In this case, since the extrusion force is maintained when mold opening is performed, the movable shaft assembly 32 cannot be retracted at the timing, speed, or the like as set, and mold release unevenness may occur on a disk (not shown), resulting in mold failure. .

Therefore, the drive part control means (not shown) of the control apparatus 81 makes the extrusion force of the cut punch 48 smaller than a set value, for example, before making a mold opening. To this end, the drive unit control means stops the excitation of the solenoid (a), puts the solenoid valve 71 in position N, and discharges the oil in the first oil chamber 65 and the second oil chamber 66 to the oil tank 73. do. As a result, the cut punch 48 is placed in the advanced position but the extrusion force of the cut punch 48 becomes zero.

Subsequently, when the mold opening is performed, the cut punch 48 is placed at the advanced position so that the disk does not fall from the cavity space. Subsequently, when the disk is taken out, the control device 81 excites the solenoid b, sets the solenoid valve 71 at the position B, and supplies oil to the second oil chamber 66. As a result, the cut punch 48 is retracted.

Since the extrusion force of the cut punch 48 becomes smaller than the set value before the mold opening is performed in this manner, the movable side assembly 32 does not retreat while the extrusion force is maintained. Therefore, since the movable side assembly 32 can be retracted at the set timing, speed, etc., mold release irregularity does not arise in a disk according to mold opening, and molding defect can be prevented from occurring.

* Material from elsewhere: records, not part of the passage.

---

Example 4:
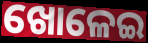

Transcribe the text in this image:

ଖୋଳେଇ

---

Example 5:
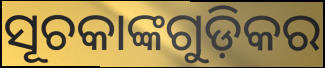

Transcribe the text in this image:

ସୂଚକାଙ୍କଗୁଡ଼ିକର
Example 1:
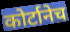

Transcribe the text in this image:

कोर्टानेच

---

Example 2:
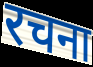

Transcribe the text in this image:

रचना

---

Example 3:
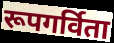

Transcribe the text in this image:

रूपगर्विता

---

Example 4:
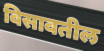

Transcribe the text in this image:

विसावतील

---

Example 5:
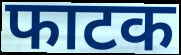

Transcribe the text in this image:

फाटक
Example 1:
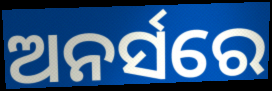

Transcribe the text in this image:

ଅନର୍ସରେ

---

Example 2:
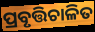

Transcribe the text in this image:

ପ୍ରବୃତ୍ତିଚାଳିତ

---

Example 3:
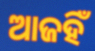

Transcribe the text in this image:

ଆଜହିଁ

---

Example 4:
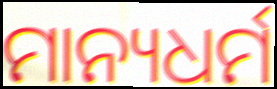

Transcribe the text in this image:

ମାନ୍ୟଧର୍ମ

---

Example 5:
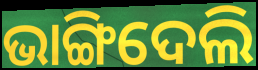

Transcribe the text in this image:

ଭାଙ୍ଗିଦେଲି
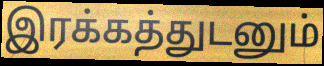
இரக்கத்துடனும்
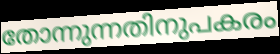
തോന്നുന്നതിനുപകരം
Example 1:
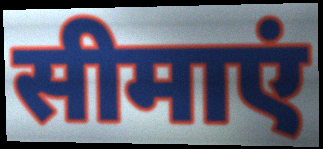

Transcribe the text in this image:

सीमाएं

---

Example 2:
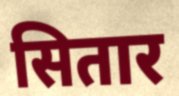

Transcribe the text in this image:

सितार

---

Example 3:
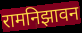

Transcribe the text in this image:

रामनिझावन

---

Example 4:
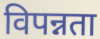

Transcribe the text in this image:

विपन्नता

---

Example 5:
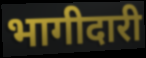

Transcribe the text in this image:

भागीदारी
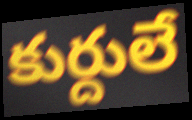
కుర్దులే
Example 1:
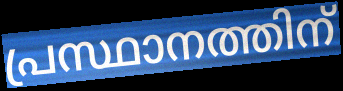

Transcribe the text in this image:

പ്രസ്ഥാനത്തിന്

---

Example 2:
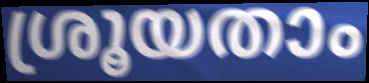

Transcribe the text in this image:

ശ്രൂയതാം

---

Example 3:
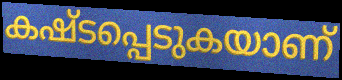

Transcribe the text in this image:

കഷ്ടപ്പെടുകയാണ്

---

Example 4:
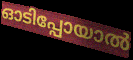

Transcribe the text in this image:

ഓടിപ്പോയാൽ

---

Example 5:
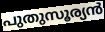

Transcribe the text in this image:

പുതുസൂര്യൻ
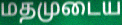
மதமுடைய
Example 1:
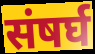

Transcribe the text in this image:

संषर्घ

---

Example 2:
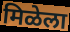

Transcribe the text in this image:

मिळेला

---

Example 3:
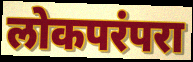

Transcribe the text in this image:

लोकपरंपरा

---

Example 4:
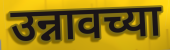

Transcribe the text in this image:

उन्नावच्या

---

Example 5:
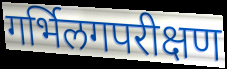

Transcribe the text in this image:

गर्भिलगपरीक्षण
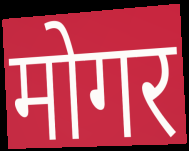
मोगर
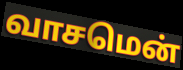
வாசமென்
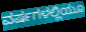
ವರ್ಷಗಳಲ್ಲಿಯೂ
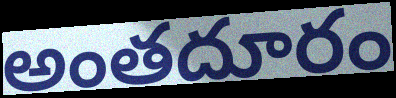
అంతదూరం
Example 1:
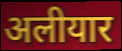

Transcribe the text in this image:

अलीयार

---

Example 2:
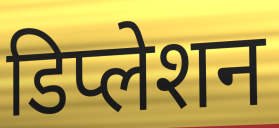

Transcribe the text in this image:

डिप्लेशन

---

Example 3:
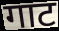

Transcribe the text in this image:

गाट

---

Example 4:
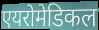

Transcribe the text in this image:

एयरोमेडिकल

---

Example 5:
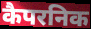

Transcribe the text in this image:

कैपरनिक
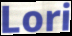
Lori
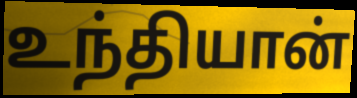
உந்தியான்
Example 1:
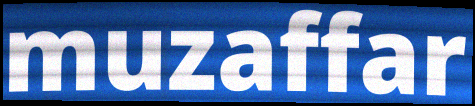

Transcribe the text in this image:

In the present embodiment, the gate cut cylinder 62 is used as the driving unit for driving the gate cut device, but an electric motor may be used instead of the gate cut cylinder 62.

In that case, a gatecut motor is used as the electric motor so that the drive control means reduces or stops the supply of current to the gatecut motor before the mold opening is performed.

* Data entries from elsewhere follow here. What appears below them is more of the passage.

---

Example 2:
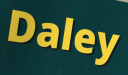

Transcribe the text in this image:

Daley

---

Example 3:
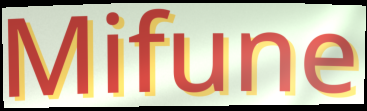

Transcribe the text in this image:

Mifune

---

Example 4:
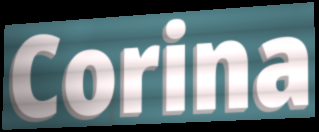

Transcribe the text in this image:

Corina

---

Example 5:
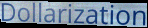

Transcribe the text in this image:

Dollarization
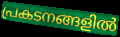
പ്രകടനങ്ങളിൽ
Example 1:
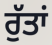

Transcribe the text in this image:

ਰੁੱਤਾਂ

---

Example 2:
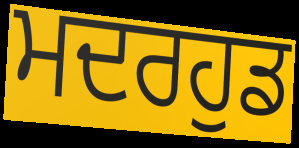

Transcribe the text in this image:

ਮਦਰਹੁਡ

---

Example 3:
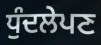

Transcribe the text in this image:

ਧੁੰਦਲੇਪਣ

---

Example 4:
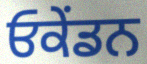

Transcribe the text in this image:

ਓਕੇਂਡਨ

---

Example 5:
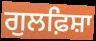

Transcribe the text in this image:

ਗੁਲਫ਼ਿਸ਼ਾ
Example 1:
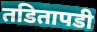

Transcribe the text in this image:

तडितापडी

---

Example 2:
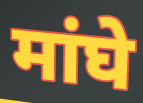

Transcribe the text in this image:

मांघे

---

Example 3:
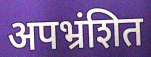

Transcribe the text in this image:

अपभ्रंशित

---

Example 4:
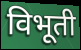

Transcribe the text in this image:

विभूती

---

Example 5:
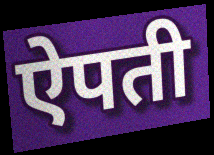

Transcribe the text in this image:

ऐपती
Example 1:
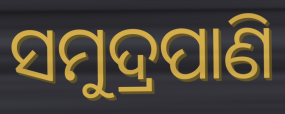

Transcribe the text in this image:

ସମୁଦ୍ରପାଣି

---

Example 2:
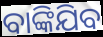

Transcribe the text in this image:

ବାଙ୍କିଯିବ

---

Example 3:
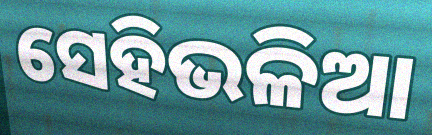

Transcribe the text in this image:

ସେହିଭଳିଆ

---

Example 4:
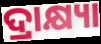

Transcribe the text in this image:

ଦ୍ରାକ୍ଷ୍ୟା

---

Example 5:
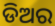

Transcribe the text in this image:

ଡିଅର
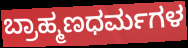
ಬ್ರಾಹ್ಮಣಧರ್ಮಗಳ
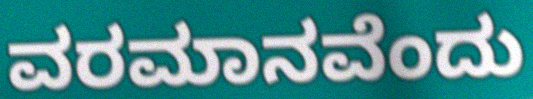
ವರಮಾನವೆಂದು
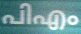
പിഎം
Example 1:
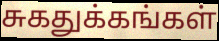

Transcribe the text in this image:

சுகதுக்கங்கள்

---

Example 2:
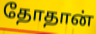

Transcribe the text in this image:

தோதான்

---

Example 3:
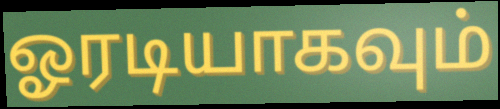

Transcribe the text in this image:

ஓரடியாகவும்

In addition, this invention is not limited to the said embodiment, It can change variously based on the meaning of this invention, and does not exclude them from the scope of this invention.

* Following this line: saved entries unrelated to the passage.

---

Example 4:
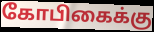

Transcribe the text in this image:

கோபிகைக்கு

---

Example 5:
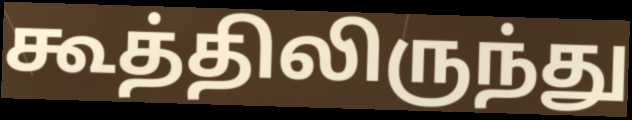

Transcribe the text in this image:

கூத்திலிருந்து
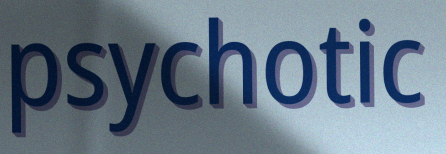
psychotic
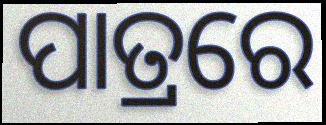
ପାତ୍ରରେ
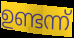
ഉണ്ടന്ന്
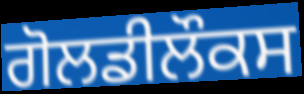
ਗੋਲਡੀਲੌਕਸ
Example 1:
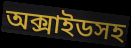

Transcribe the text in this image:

অক্সাইডসহ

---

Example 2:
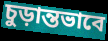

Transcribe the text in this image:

চুড়ান্তভাবে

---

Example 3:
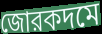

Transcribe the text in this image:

জোরকদমে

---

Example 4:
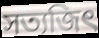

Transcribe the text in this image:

সত্যজিৎ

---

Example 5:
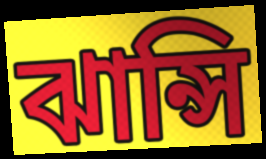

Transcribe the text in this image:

As described in detail above, when the present invention is used, since the extrusion force of the cut punch becomes smaller than the set value before the mold opening is carried out, molding failure such as mold release stain at the start of mold, which is caused when the movable mold is retracted while the extrusion force is maintained, is maintained. Can be prevented.

Claims (4)

A movable mold which forms a cavity space between the stationary mold and the stationary mold with the stationary mold freely installed and faced to face the stationary mold, and is installed facing the cavity space, and the cut punch enters the end. A spool having a concave portion, a cut punch provided freely forward and backward with the concave portion facing the concave portion, a drive portion driven to move forward and backward through the cut punch, and a shape driven by driving the drive portion; And a drive section control means for advancing the cut punch by a predetermined extrusion force to perform gate cut, and for reducing the extrusion force of the cut punch to be smaller than a set value before the mold opening is performed. 2. The gate cut device of the disk forming apparatus as claimed in claim 1, wherein the drive unit is a gate cut cylinder, and the drive unit control means extracts oil from the oil chamber of the gate cut cylinder before the mold opening is performed. 2. The gate cut device of the disk forming apparatus as claimed in claim 1, wherein the drive section is a gate cut motor, and the drive section control means reduces or stops the supply of current to the gate cut motor before the mold opening is performed. . Pressing the movable mold into the stationary mold to perform the mold cutting, and proceeds to the gate cut by advancing the cut punch installed facing the cavity space while the mold is being made, and reducing the extrusion force of the cut punch below the set value, and performing mold opening. The gate cut method of the disk forming apparatus.